#### [Task to complete]
Once the line holding "hfov_deg: 44.1" is found in the entries below, restate it and each line after it word for word, with no pictures.

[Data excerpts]
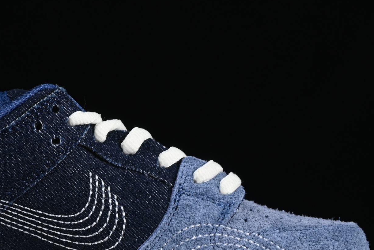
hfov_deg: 12.0
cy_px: 148
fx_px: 1776
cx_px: 92
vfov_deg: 8.0
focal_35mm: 171
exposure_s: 1/200
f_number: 7.1
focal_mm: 50
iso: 160
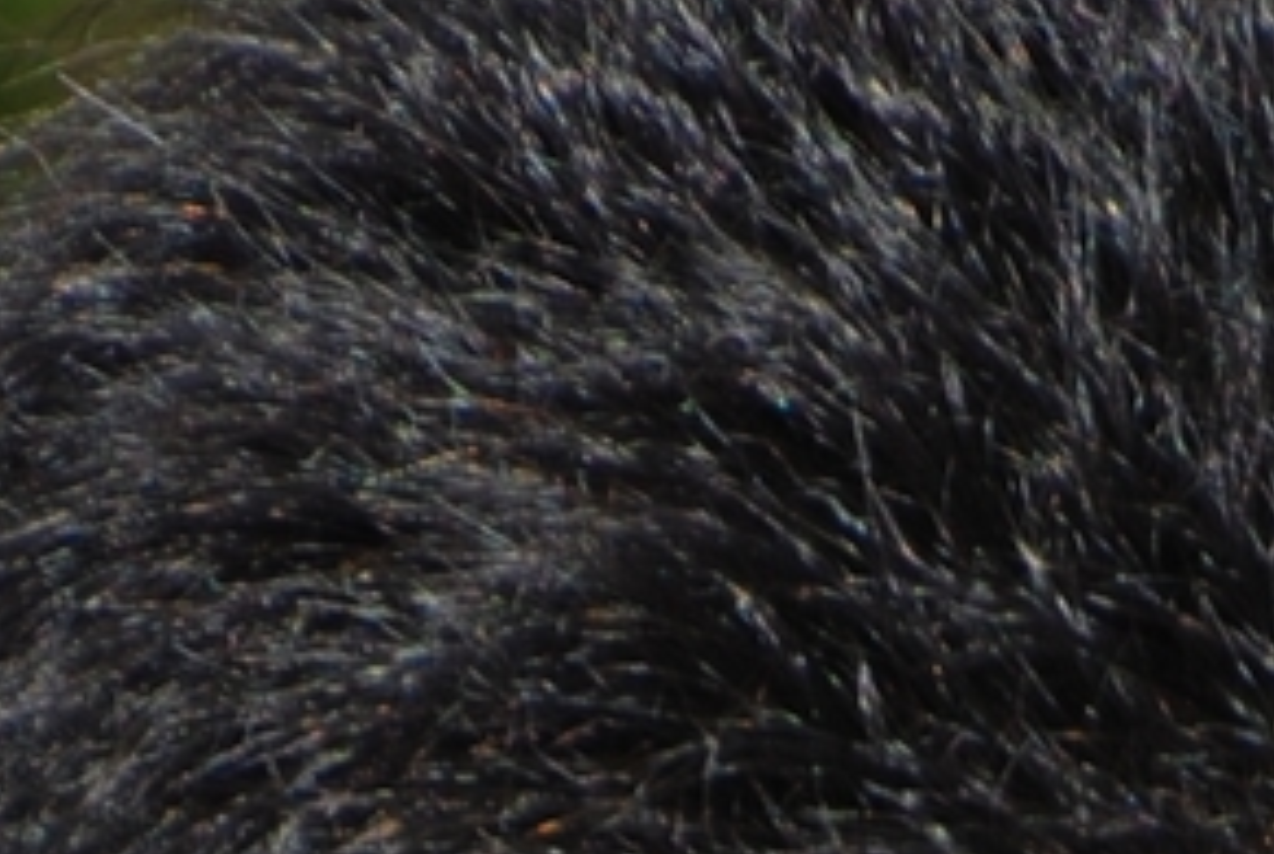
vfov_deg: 0.5
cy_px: 2428
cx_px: 845
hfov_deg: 0.7
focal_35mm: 2964
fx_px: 105051
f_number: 5.6
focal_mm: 300
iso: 100
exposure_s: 1/400
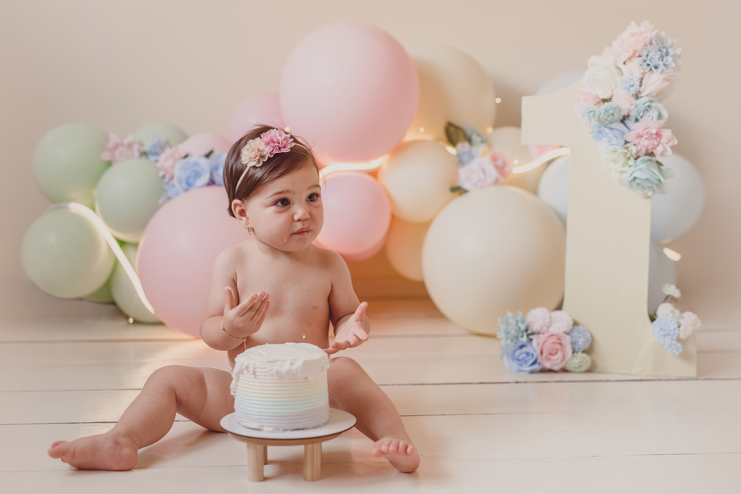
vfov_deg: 27.0
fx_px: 1029
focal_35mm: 50
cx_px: 370
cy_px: 247
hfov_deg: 39.6
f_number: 2.2
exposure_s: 1/80
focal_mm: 50
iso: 100
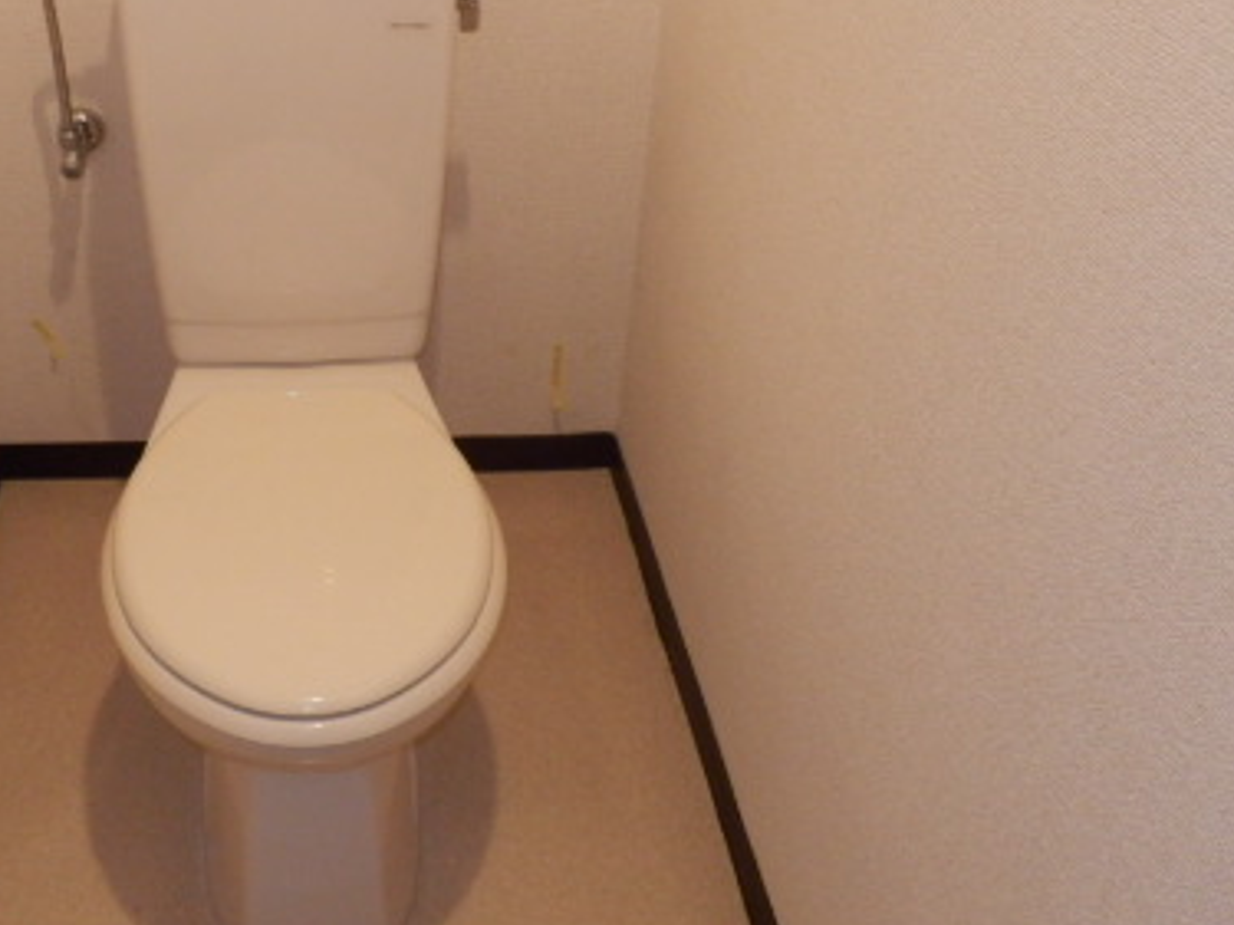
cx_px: 286
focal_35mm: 41
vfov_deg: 34.4
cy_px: 227
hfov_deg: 44.1
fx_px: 1461
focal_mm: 4.2
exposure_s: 1/30
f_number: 3
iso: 400
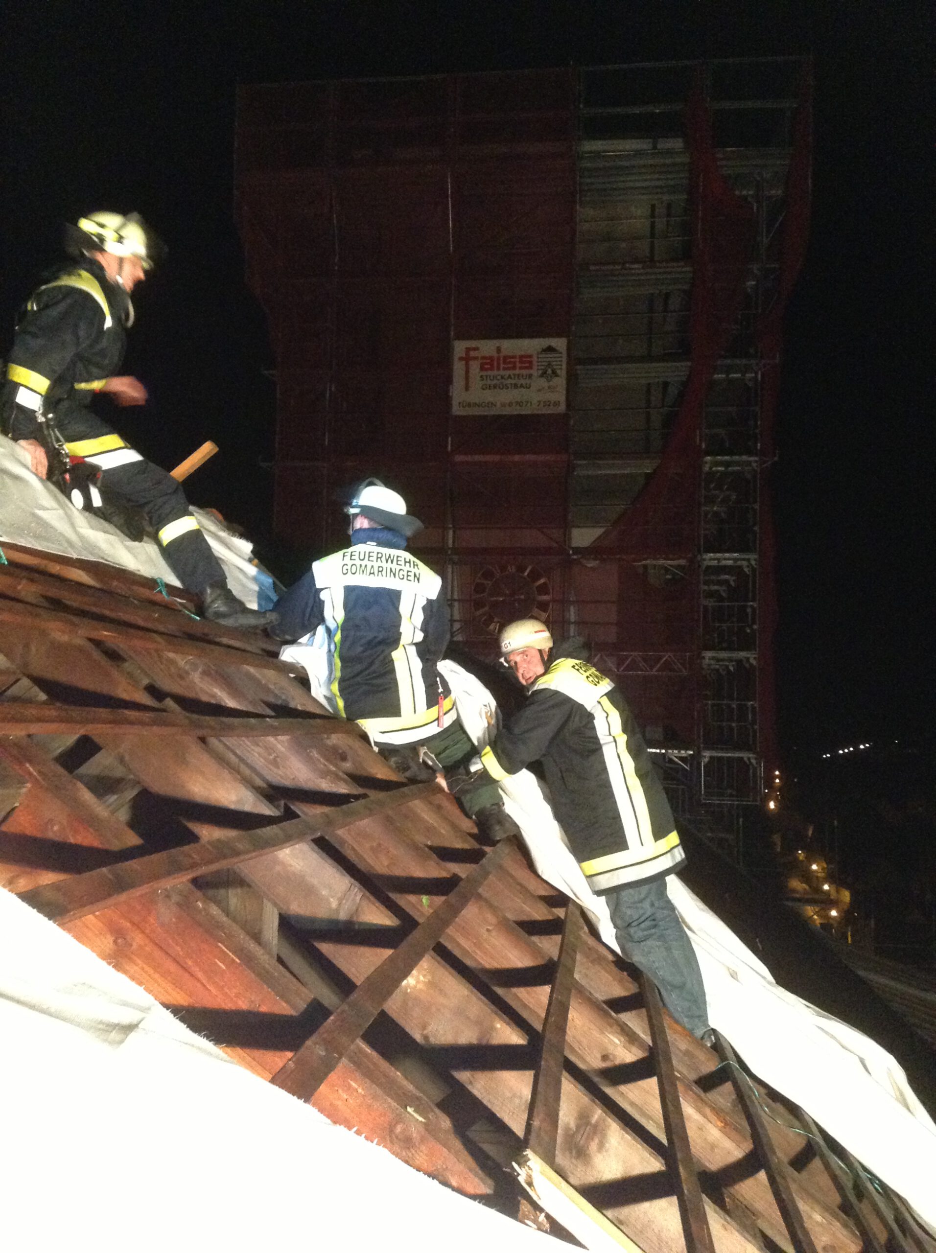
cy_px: 626
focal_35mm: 33
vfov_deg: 55.4
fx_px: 1193
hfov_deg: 42.8
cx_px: 468
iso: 400
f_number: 2.4
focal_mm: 3.3
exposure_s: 1/15
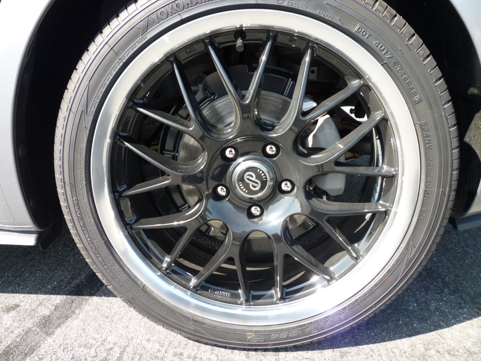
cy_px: 180
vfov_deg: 48.2
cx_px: 240
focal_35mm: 29
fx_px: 403
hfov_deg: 61.7
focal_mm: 5.2
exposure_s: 1/125
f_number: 3.3
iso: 80
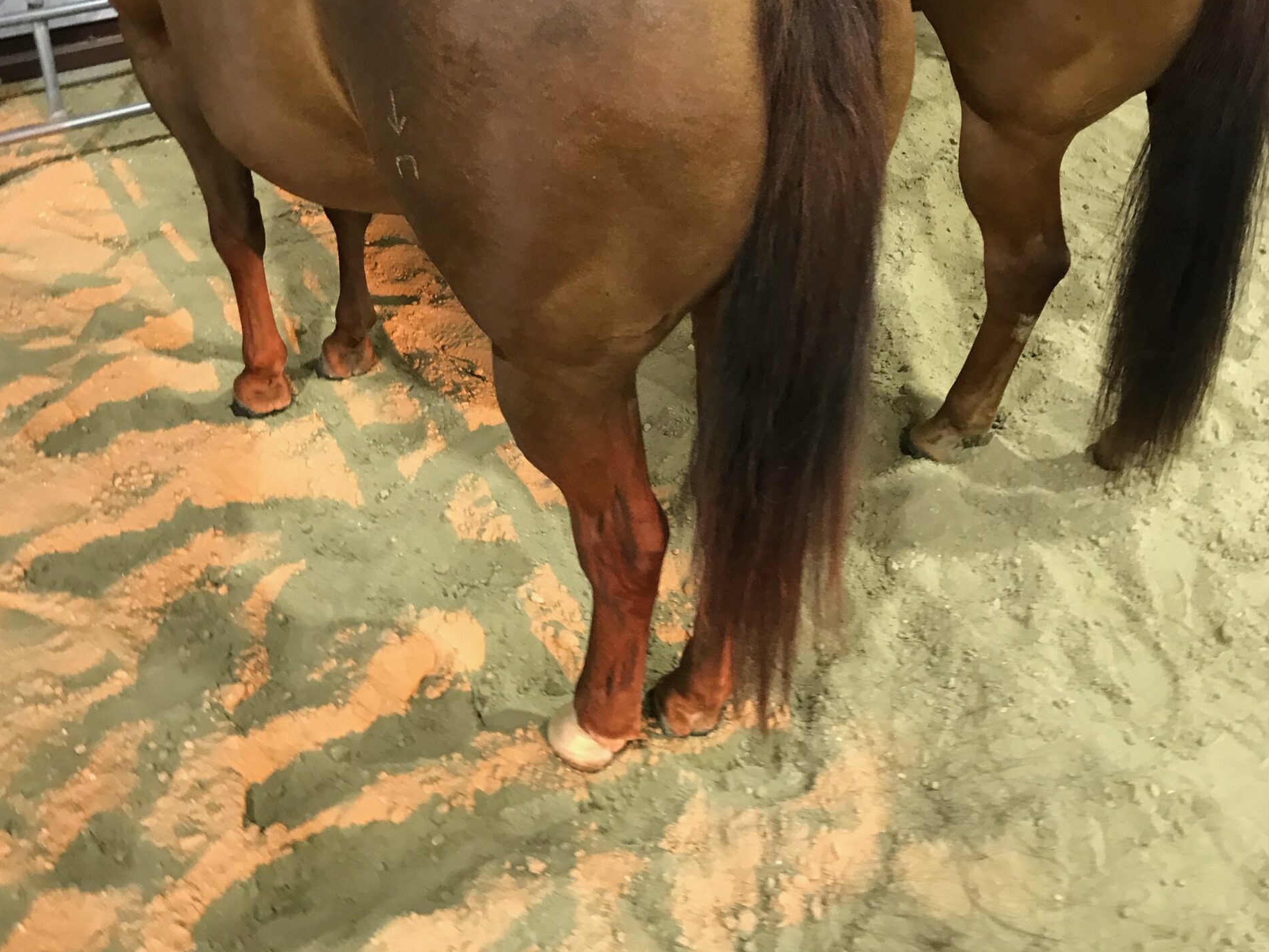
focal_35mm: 38
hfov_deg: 49.0
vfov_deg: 37.0
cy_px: 266
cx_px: 643
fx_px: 1393
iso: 40
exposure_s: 1/15
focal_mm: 3.99
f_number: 1.8
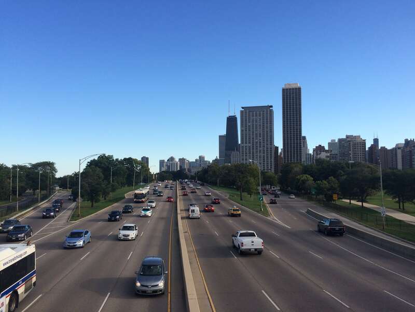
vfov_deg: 48.2
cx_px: 208
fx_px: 348
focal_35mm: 29
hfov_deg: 61.7
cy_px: 156
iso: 32
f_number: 2.2
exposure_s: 1/1109
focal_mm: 4.15
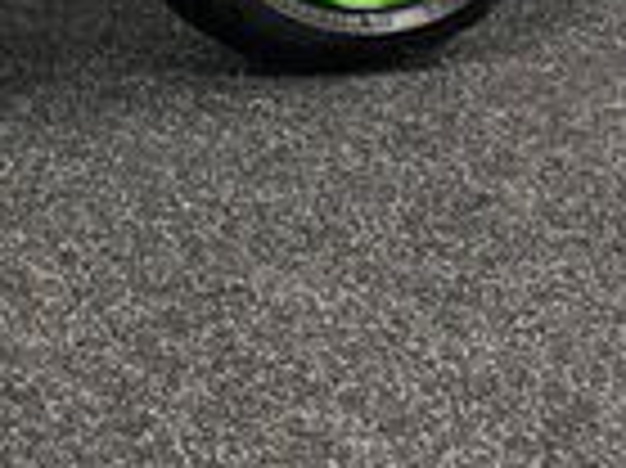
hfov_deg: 15.1
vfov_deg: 11.4
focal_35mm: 120
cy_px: -382
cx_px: -333
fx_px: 2168
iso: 125
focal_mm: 5.1
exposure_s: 1/50
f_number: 1.6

#### [Reply]
hfov_deg: 44.1
fx_px: 1461
focal_mm: 4.2
exposure_s: 1/30
f_number: 3
iso: 400
cy_px: 626
focal_35mm: 33
vfov_deg: 55.4
fx_px: 1193
hfov_deg: 42.8
cx_px: 468
iso: 400
f_number: 2.4
focal_mm: 3.3
exposure_s: 1/15
cy_px: 180
vfov_deg: 48.2
cx_px: 240
focal_35mm: 29
fx_px: 403
hfov_deg: 61.7
focal_mm: 5.2
exposure_s: 1/125
f_number: 3.3
iso: 80
focal_35mm: 38
hfov_deg: 49.0
vfov_deg: 37.0
cy_px: 266
cx_px: 643
fx_px: 1393
iso: 40
exposure_s: 1/15
focal_mm: 3.99
f_number: 1.8
vfov_deg: 48.2
cx_px: 208
fx_px: 348
focal_35mm: 29
hfov_deg: 61.7
cy_px: 156
iso: 32
f_number: 2.2
exposure_s: 1/1109
focal_mm: 4.15
hfov_deg: 15.1
vfov_deg: 11.4
focal_35mm: 120
cy_px: -382
cx_px: -333
fx_px: 2168
iso: 125
focal_mm: 5.1
exposure_s: 1/50
f_number: 1.6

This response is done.